Die Düsseldorfer Feuerwehr hat in der Nacht zu Donnerstag eine Kontaktperson eines möglichen Hantavirus-Falls sicher an die Uniklinik Düsseldorf gebracht. Die Person war zuvor in den Niederlanden übernommen worden und wurde unter strengen Schutzmaßnahmen in die Landeshauptstadt transportiert. Nach Angaben der Uniklinik handelt es sich ausdrücklich nicht um einen bestätigten Infektionsfall.
Zum Einsatz kam die landesweit einzigartige Hochinfektionstransportkomponente der Feuerwehr Düsseldorf. Der speziell ausgerüstete Verband setzte sich am Mittwochmorgen gegen 10 Uhr im Auftrag des Landesamtes für Gesundheit und Arbeitsschutz NRW in Richtung Niederlande in Bewegung. Ziel war ein Ort nahe Amsterdam, wo die Kontaktperson von den niederländischen Behörden übergeben wurde.
Der Transportverband besteht aus mehreren speziell ausgestatteten Fahrzeugen, darunter zwei Rettungswagen für hochinfektiöse Patienten, ein Führungsfahrzeug, ein Logistikfahrzeug sowie ein Hilfeleistungslöschfahrzeug.
Nach Angaben der Feuerwehr dienen die besonderen Sicherheitsvorkehrungen dazu, eine medizinische Versorgung während des Transports sicherzustellen und zugleich jede mögliche Kontaminationsverschleppung zu verhindern.
Gegen 20 Uhr erfolgte die Übergabe der Person in den Niederlanden. Anschließend machte sich der Konvoi auf den Rückweg nach Düsseldorf. Gegen 23.30 Uhr traf der Verband an der Uniklinik ein. Während des gesamten Einsatzes habe die Kontaktperson keine Symptome einer Infektion gezeigt, teilte die Feuerwehr mit.

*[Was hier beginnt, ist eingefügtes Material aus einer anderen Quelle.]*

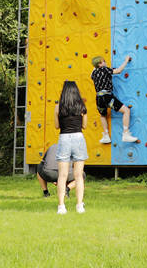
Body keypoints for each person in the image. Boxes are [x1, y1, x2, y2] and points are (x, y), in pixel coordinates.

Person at [54, 80, 88, 214]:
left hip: (64, 139)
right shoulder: (82, 106)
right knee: (78, 175)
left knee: (62, 175)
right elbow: (84, 126)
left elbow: (56, 126)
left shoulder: (58, 107)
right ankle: (79, 205)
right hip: (78, 138)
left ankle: (61, 206)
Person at [90, 54, 139, 143]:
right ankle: (125, 133)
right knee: (126, 111)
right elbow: (119, 71)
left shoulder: (93, 73)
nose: (105, 62)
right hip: (107, 97)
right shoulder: (105, 69)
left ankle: (106, 135)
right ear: (100, 64)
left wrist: (95, 66)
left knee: (103, 115)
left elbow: (92, 72)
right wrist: (126, 60)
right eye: (103, 61)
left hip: (99, 98)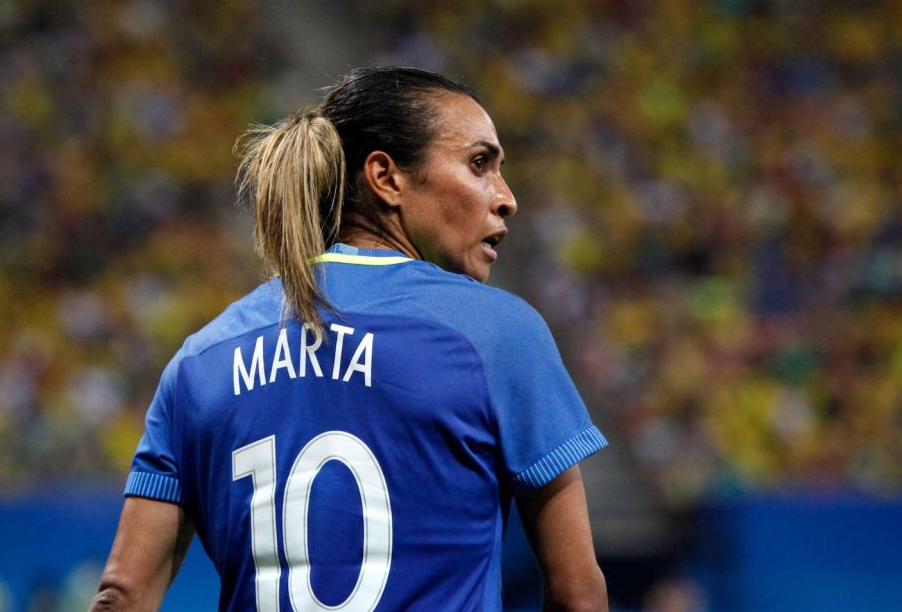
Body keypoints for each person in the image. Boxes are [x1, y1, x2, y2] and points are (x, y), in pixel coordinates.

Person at [90, 67, 609, 612]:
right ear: (386, 178)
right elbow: (579, 593)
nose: (506, 198)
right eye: (480, 164)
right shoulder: (497, 335)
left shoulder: (199, 361)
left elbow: (121, 594)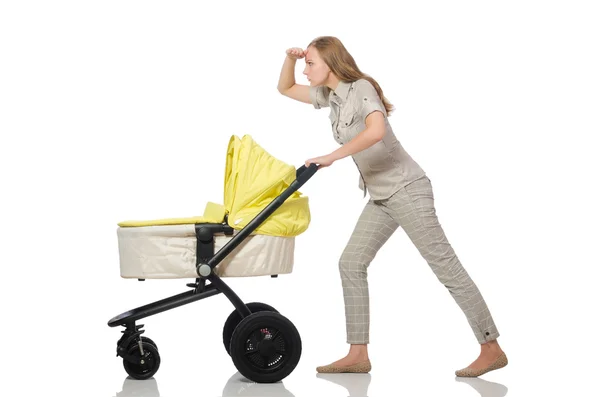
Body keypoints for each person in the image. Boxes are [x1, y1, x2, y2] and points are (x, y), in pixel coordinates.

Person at [276, 36, 507, 377]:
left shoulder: (361, 88)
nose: (307, 71)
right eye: (306, 64)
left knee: (446, 268)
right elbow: (285, 88)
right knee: (351, 262)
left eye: (311, 64)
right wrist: (290, 59)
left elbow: (376, 130)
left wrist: (331, 158)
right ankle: (357, 354)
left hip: (407, 189)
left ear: (331, 64)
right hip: (382, 196)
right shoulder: (331, 96)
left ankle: (492, 348)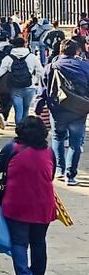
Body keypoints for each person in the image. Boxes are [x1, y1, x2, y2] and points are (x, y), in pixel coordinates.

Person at [0, 117, 57, 275]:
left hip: (16, 203)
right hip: (43, 203)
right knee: (39, 241)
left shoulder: (12, 148)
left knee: (19, 242)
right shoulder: (49, 151)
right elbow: (51, 175)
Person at [43, 40, 89, 184]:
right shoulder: (85, 66)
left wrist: (39, 108)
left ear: (60, 51)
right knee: (75, 143)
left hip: (58, 109)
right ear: (76, 52)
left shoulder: (51, 67)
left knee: (57, 138)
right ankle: (71, 175)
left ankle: (59, 170)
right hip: (79, 110)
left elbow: (43, 90)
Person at [0, 37, 42, 126]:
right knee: (26, 110)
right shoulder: (32, 57)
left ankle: (19, 129)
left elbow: (1, 73)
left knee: (18, 110)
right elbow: (40, 71)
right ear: (25, 44)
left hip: (15, 88)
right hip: (30, 87)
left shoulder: (8, 58)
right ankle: (25, 130)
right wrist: (35, 80)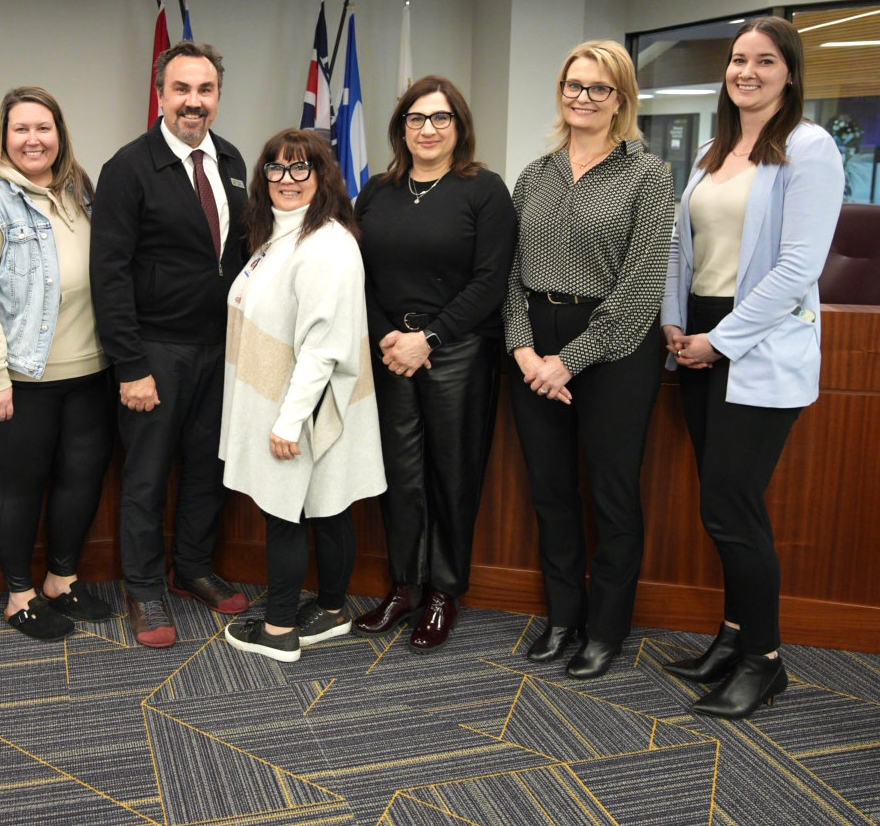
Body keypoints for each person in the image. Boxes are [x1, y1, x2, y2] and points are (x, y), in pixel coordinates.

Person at [660, 17, 844, 719]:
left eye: (764, 61)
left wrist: (722, 339)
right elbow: (686, 247)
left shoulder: (807, 147)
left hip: (754, 345)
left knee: (729, 507)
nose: (746, 72)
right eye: (738, 60)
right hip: (702, 339)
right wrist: (675, 320)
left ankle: (764, 661)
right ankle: (732, 637)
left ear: (788, 73)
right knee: (722, 502)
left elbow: (798, 266)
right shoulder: (715, 148)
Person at [503, 40, 673, 680]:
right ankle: (563, 618)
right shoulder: (534, 175)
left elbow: (639, 291)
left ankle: (605, 630)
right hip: (532, 344)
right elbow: (513, 274)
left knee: (611, 496)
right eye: (574, 85)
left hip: (614, 351)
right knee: (550, 494)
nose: (582, 97)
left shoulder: (648, 176)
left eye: (598, 88)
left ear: (621, 98)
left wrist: (565, 362)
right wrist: (524, 351)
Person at [91, 40, 251, 648]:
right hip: (154, 352)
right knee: (147, 477)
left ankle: (193, 568)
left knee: (209, 470)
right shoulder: (128, 168)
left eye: (205, 90)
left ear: (217, 96)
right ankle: (144, 589)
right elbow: (108, 274)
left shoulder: (233, 161)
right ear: (161, 94)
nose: (194, 102)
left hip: (220, 350)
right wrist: (131, 365)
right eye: (182, 90)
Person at [0, 87, 115, 641]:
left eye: (44, 128)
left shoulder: (79, 192)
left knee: (80, 479)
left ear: (59, 135)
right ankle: (19, 595)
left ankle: (61, 581)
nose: (33, 139)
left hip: (90, 369)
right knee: (19, 484)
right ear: (4, 136)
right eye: (22, 129)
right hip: (19, 376)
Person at [353, 77, 516, 653]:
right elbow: (358, 276)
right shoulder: (375, 192)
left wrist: (432, 336)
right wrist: (389, 338)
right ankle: (405, 586)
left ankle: (445, 592)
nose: (427, 129)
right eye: (416, 119)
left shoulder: (484, 191)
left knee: (451, 474)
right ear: (401, 128)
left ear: (459, 127)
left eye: (440, 119)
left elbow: (491, 279)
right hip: (392, 353)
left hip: (458, 352)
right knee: (401, 477)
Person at [220, 129, 385, 661]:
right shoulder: (279, 235)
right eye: (276, 168)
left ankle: (279, 631)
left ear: (322, 177)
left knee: (285, 512)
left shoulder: (327, 245)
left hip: (304, 405)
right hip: (290, 398)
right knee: (328, 507)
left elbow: (322, 347)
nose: (286, 180)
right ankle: (333, 609)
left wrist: (289, 421)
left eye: (300, 169)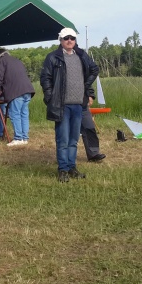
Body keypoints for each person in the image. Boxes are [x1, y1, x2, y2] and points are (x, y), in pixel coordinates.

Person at [40, 28, 100, 182]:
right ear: (60, 40)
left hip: (78, 105)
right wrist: (49, 96)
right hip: (62, 105)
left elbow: (94, 69)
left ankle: (72, 167)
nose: (69, 41)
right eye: (66, 38)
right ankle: (63, 169)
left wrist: (85, 87)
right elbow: (45, 78)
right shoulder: (53, 57)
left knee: (74, 139)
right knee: (63, 139)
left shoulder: (81, 55)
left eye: (72, 38)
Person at [0, 48, 35, 146]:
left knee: (15, 114)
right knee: (24, 114)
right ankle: (24, 138)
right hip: (27, 90)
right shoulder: (17, 60)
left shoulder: (0, 61)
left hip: (16, 91)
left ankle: (18, 138)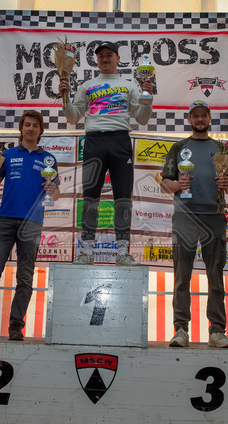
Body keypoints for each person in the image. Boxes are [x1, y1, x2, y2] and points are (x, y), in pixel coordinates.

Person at [0, 110, 60, 340]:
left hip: (32, 222)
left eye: (35, 125)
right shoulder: (7, 155)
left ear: (40, 130)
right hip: (4, 220)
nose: (30, 128)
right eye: (27, 124)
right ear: (21, 128)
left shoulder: (48, 159)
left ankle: (16, 326)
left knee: (25, 277)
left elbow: (56, 195)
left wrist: (52, 190)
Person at [58, 41, 154, 266]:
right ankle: (86, 252)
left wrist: (147, 97)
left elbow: (142, 119)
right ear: (97, 60)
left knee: (123, 198)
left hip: (120, 141)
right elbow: (73, 118)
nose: (104, 58)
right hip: (94, 141)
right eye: (100, 55)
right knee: (90, 198)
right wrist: (65, 96)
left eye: (109, 54)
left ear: (117, 58)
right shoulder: (87, 86)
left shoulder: (129, 85)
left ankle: (122, 252)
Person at [160, 100, 228, 348]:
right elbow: (165, 184)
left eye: (204, 115)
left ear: (209, 118)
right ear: (189, 120)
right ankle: (181, 330)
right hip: (185, 216)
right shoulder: (179, 147)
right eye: (196, 116)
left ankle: (217, 331)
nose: (200, 119)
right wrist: (177, 185)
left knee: (215, 277)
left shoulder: (222, 148)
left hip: (214, 216)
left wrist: (227, 185)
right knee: (182, 276)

In der Klinik für Gastroenterologie, Hepatologie und Infektiologie des Universitätsklinikums begann danach die medizinische Erstuntersuchung. Laut Uniklinik befindet sich die Person in stabiler Verfassung. Weiterführende virologische Untersuchungen seien eingeleitet worden, Ergebnisse lägen bislang aber noch nicht vor. Aufgrund der teilweise stark schwankenden Inkubationszeit seien weitere Beobachtungen notwendig.
Die Uniklinik betonte ihre langjährige Erfahrung im Umgang mit Infektionskrankheiten. Bereits während der Corona-Pandemie habe sich die enge Zusammenarbeit verschiedener Fachbereiche wie Virologie, Mikrobiologie und Radiologie bewährt. Auch speziell geschulte Pflegekräfte seien Teil des Einsatzkonzeptes. Derartige Szenarien würden gemeinsam mit der Feuerwehr regelmäßig trainiert, darunter auch internationale Übungen.
Hantaviren werden überwiegend durch Nagetiere übertragen. Menschen infizieren sich meist über virushaltige Ausscheidungen von infizierten Tieren, etwa durch aufgewirbelten Staub. Bei dem derzeit untersuchten Virustyp schließen die Behörden auch eine Übertragung von Mensch zu Mensch nicht aus. Das Risiko für die Bevölkerung in Europa wird von der Weltgesundheitsorganisation WHO und dem Europäischen Zentrum für die Prävention und die Kontrolle von Krankheiten dennoch als sehr gering eingestuft.